# Circuit design text data
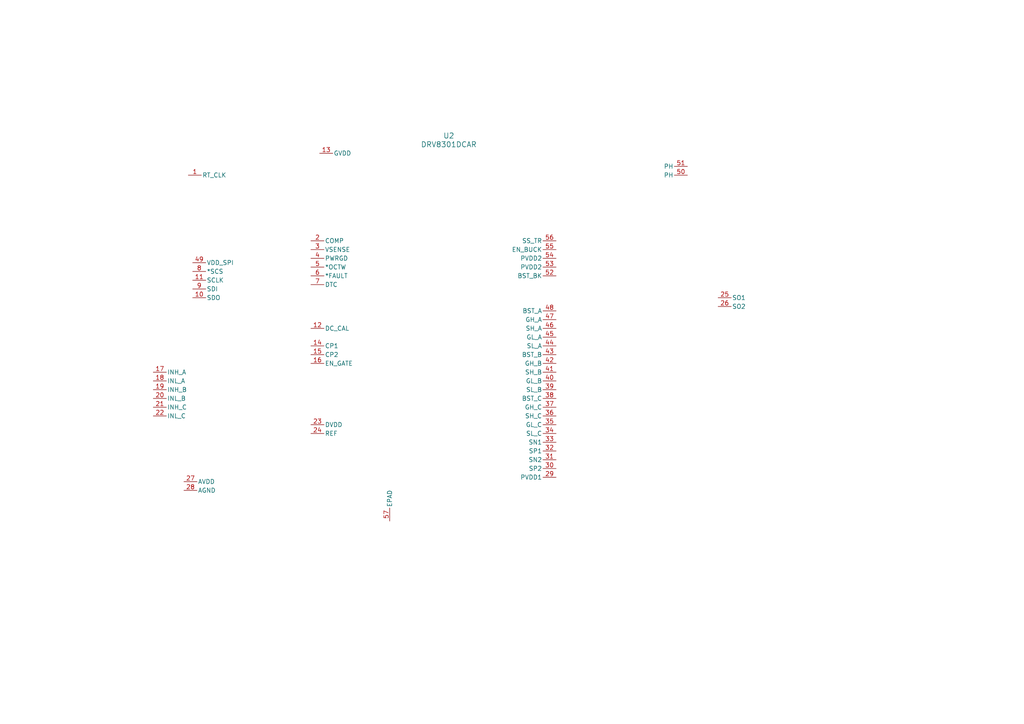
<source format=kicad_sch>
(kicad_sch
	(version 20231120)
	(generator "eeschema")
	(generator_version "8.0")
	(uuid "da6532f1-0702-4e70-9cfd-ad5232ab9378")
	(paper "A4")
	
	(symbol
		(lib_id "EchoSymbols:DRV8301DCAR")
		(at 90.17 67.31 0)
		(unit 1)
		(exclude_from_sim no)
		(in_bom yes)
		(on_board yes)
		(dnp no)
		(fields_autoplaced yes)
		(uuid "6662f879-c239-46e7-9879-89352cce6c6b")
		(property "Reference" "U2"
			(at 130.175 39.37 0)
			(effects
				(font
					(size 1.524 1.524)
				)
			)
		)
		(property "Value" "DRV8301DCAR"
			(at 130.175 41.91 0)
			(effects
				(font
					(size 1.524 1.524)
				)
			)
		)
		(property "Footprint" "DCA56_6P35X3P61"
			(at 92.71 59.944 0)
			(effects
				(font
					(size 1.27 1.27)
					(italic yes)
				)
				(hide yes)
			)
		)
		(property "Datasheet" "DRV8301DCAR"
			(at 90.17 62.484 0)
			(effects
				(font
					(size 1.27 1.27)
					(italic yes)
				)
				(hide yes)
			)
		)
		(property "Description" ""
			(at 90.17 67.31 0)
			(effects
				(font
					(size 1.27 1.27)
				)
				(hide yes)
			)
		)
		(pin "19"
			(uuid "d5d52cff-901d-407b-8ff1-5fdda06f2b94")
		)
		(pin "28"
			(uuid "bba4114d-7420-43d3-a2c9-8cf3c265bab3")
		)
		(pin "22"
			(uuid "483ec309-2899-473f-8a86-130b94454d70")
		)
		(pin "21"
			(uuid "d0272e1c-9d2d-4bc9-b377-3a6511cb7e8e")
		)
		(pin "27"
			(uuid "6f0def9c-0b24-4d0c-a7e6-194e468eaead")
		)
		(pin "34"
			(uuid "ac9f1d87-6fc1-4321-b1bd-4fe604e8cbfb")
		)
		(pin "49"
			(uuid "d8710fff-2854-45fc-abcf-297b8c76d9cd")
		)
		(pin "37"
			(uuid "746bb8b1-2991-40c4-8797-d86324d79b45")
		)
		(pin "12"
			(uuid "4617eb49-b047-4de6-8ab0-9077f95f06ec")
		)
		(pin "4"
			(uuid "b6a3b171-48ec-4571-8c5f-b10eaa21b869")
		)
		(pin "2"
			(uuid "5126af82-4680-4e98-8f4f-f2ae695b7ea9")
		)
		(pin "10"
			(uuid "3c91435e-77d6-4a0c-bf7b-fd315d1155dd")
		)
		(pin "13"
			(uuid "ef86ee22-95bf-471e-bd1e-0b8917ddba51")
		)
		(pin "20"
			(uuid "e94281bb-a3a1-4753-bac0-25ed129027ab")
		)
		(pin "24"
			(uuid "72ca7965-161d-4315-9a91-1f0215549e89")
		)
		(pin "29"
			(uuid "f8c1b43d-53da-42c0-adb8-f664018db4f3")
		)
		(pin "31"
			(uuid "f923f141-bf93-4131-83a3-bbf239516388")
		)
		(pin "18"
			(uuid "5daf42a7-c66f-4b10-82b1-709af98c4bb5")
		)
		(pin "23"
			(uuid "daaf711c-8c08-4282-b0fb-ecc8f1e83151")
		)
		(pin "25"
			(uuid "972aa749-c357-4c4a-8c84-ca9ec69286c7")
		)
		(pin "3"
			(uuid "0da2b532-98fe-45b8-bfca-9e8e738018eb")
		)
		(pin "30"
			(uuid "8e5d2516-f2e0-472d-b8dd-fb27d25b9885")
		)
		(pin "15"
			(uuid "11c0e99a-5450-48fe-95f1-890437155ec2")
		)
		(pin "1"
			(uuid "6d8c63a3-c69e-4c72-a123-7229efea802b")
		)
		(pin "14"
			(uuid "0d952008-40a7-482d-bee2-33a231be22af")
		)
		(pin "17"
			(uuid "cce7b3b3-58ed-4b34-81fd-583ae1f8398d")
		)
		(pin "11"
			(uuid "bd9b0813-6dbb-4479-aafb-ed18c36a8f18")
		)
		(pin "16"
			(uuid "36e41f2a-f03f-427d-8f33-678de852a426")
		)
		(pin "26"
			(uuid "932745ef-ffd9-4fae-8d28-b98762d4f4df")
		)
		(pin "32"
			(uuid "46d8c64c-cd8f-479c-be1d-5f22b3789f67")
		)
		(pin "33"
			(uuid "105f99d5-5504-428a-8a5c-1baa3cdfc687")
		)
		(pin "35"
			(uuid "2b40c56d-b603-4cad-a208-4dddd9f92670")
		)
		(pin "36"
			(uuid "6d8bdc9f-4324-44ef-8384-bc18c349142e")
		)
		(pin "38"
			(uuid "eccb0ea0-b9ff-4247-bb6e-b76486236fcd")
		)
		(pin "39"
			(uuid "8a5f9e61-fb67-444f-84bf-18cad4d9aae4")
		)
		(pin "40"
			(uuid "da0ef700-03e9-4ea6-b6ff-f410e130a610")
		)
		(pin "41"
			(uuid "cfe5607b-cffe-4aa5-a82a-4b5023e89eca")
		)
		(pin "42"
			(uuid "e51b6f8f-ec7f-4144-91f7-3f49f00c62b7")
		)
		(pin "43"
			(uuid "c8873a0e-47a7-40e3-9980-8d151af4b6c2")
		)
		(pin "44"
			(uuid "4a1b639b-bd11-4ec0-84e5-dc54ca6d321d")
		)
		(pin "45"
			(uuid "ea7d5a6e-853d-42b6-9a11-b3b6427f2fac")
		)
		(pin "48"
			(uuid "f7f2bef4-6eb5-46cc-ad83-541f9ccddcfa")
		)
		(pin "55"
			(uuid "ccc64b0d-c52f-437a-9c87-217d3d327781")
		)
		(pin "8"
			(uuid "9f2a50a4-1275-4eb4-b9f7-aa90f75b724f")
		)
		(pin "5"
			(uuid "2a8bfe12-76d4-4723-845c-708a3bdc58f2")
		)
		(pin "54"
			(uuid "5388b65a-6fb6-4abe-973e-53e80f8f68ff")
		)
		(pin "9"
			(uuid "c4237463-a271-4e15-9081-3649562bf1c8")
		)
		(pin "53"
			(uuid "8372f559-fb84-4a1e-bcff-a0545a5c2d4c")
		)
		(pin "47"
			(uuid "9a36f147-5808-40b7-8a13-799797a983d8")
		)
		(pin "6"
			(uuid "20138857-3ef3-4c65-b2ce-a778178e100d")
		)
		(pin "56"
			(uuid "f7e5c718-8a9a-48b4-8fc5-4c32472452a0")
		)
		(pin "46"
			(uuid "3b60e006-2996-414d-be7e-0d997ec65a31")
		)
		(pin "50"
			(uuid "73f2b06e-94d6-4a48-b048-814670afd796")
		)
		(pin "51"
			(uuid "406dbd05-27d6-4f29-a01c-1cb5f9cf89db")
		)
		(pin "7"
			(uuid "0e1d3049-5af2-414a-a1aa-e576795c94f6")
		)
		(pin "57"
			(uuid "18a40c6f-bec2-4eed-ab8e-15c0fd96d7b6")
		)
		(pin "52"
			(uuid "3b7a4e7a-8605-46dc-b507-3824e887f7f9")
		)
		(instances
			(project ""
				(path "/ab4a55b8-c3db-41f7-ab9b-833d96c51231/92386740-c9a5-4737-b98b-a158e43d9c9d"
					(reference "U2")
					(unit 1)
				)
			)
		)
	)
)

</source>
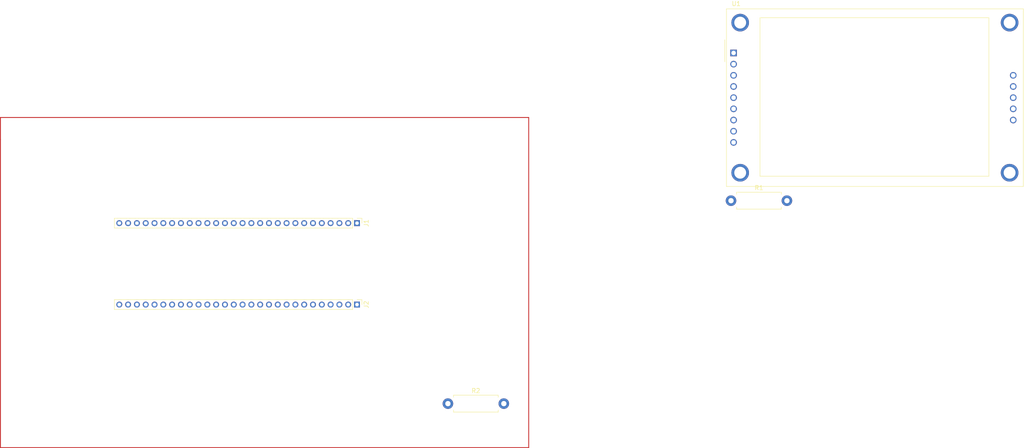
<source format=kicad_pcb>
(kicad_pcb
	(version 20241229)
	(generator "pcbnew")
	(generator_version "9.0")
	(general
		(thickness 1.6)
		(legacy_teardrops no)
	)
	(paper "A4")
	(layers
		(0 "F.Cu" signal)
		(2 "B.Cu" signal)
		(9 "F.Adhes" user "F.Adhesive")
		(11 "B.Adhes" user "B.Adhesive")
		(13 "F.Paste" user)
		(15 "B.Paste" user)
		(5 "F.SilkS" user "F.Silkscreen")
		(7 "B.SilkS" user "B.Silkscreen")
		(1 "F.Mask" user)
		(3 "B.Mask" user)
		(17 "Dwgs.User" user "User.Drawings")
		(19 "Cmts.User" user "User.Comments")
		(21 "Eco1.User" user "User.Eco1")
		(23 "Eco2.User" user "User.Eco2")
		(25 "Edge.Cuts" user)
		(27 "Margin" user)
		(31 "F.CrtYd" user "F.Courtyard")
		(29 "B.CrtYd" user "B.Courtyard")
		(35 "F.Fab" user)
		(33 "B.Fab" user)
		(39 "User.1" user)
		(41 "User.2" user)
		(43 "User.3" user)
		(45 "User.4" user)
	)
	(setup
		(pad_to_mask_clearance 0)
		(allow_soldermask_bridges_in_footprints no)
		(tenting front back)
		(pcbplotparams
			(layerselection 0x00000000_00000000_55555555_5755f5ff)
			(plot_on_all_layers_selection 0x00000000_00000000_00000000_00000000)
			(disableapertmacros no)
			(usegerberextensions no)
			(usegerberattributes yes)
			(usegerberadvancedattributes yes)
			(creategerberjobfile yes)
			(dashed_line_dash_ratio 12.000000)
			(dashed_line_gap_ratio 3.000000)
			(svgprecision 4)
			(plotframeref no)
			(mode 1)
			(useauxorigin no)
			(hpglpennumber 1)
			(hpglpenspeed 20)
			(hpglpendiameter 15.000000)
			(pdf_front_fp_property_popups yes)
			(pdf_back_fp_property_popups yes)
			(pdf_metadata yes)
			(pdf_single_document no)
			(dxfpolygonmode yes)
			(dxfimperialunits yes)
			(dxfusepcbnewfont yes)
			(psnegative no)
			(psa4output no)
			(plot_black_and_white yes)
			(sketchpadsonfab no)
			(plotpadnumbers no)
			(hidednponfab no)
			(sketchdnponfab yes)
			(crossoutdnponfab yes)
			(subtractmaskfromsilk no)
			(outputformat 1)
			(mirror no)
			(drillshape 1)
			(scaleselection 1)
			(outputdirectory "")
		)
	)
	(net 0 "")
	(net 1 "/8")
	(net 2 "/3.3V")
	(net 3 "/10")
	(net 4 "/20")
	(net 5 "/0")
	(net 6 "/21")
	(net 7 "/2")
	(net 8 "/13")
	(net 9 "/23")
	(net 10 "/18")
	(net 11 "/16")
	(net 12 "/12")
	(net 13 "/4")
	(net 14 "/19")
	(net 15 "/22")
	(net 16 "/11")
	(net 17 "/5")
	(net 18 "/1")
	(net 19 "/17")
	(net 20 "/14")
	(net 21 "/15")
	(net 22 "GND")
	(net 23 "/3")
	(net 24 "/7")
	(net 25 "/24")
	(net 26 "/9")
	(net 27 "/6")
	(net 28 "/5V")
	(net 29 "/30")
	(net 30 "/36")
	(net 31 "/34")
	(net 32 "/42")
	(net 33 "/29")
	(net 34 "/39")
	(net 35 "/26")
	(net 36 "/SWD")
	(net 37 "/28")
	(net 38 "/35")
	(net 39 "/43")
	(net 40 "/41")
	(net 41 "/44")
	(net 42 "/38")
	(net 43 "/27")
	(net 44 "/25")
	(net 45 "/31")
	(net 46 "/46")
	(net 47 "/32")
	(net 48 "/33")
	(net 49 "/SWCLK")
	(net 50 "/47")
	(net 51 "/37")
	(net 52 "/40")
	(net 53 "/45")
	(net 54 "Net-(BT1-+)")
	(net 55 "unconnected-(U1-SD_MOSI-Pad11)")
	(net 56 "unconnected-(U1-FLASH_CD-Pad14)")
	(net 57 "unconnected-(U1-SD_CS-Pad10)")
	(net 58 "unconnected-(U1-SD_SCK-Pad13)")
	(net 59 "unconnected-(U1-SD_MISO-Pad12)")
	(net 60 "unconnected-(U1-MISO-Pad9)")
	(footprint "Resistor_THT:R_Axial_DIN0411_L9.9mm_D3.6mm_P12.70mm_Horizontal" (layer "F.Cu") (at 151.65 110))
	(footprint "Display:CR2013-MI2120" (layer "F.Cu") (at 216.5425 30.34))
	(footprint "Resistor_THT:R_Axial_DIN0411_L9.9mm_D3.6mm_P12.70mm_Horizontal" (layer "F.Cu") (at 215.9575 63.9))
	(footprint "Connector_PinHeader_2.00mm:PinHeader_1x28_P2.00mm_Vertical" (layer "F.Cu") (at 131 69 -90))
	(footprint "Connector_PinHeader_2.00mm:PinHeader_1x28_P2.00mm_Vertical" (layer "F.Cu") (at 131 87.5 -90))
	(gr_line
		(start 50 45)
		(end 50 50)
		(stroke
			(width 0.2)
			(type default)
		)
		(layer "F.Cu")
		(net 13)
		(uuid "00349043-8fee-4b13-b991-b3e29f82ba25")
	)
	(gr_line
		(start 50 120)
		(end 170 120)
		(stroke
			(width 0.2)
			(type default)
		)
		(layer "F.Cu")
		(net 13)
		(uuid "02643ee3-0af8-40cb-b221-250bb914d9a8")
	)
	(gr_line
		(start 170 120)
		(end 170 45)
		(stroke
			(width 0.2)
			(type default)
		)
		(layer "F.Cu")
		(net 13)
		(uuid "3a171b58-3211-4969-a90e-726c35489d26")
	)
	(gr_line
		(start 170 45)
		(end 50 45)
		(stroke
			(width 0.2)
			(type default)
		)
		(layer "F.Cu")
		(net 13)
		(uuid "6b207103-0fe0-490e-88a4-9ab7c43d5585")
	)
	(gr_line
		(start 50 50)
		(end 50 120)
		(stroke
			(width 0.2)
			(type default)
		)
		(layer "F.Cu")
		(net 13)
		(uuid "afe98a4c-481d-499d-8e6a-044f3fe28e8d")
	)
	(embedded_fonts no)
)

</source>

# Task brief
Please tally the lines above that include the word "SilkS" and answer with the number by itself.

# Result of the exercise
2